<<<<

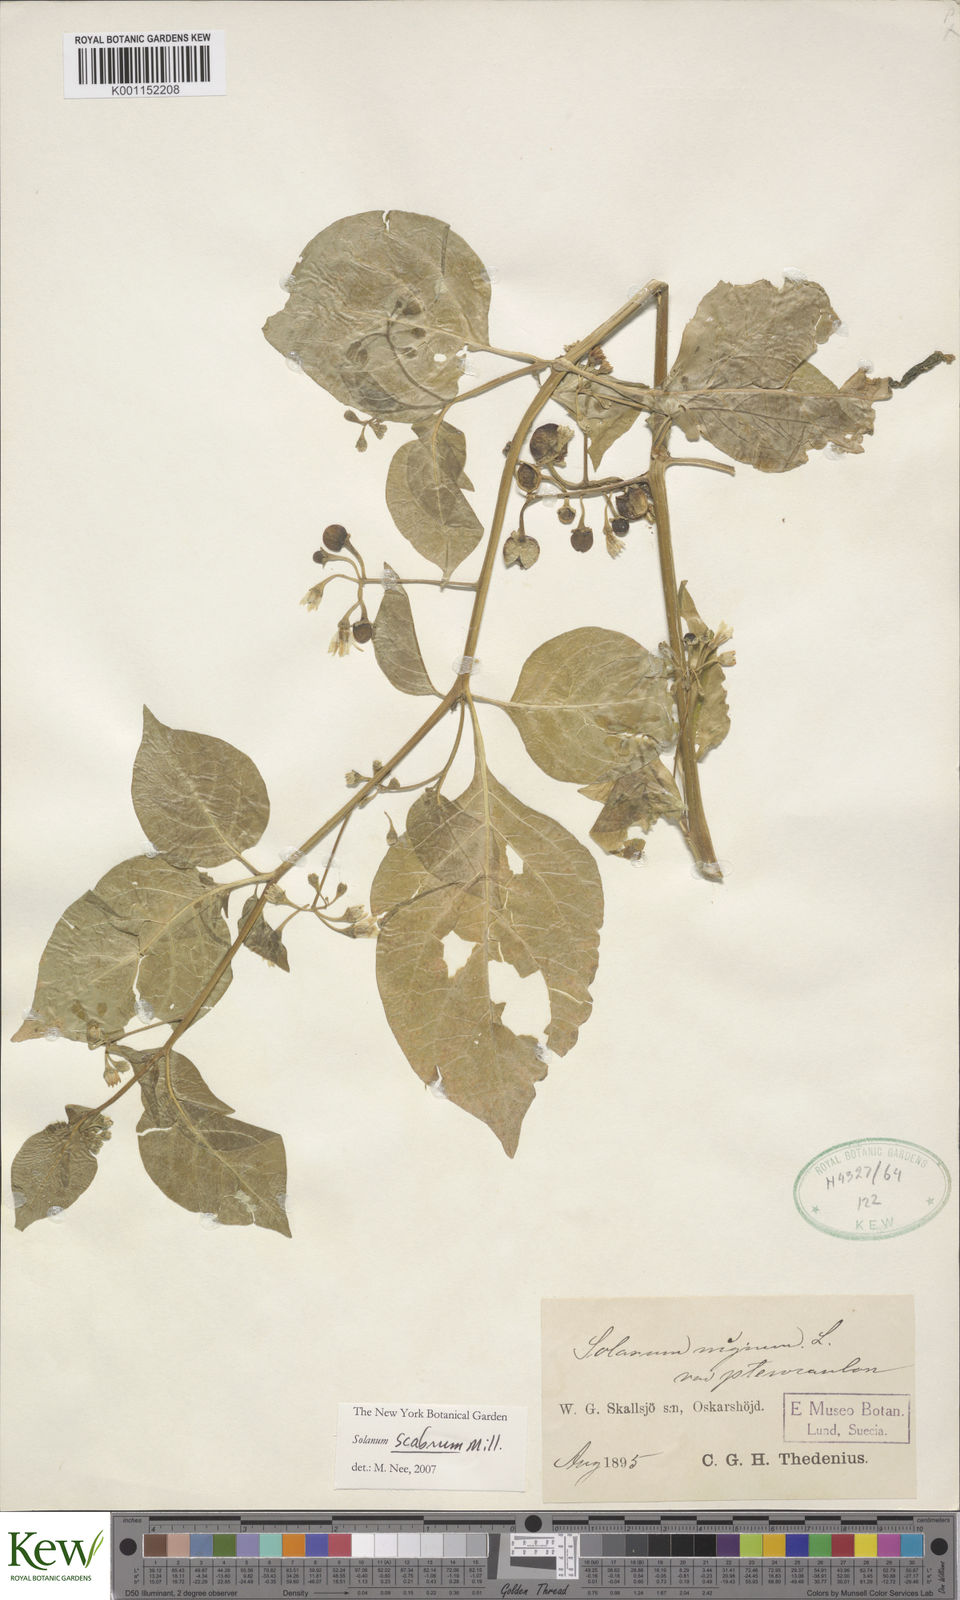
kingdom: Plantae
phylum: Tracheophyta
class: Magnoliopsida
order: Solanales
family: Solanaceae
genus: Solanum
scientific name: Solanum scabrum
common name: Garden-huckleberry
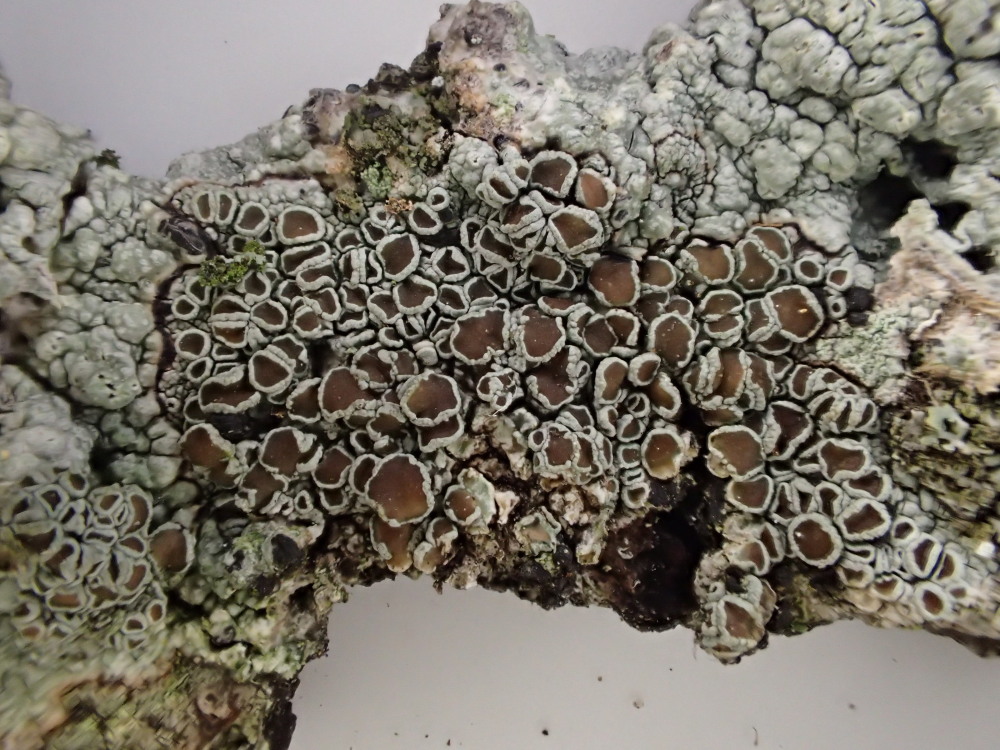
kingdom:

>>>>

Written instruction => Copy every line of text from the records above without changing anything, and leave the pictures out of your answer.

Solution for this task =>
kingdom: Plantae
phylum: Tracheophyta
class: Magnoliopsida
order: Solanales
family: Solanaceae
genus: Solanum
scientific name: Solanum scabrum
common name: Garden-huckleberry
kingdom:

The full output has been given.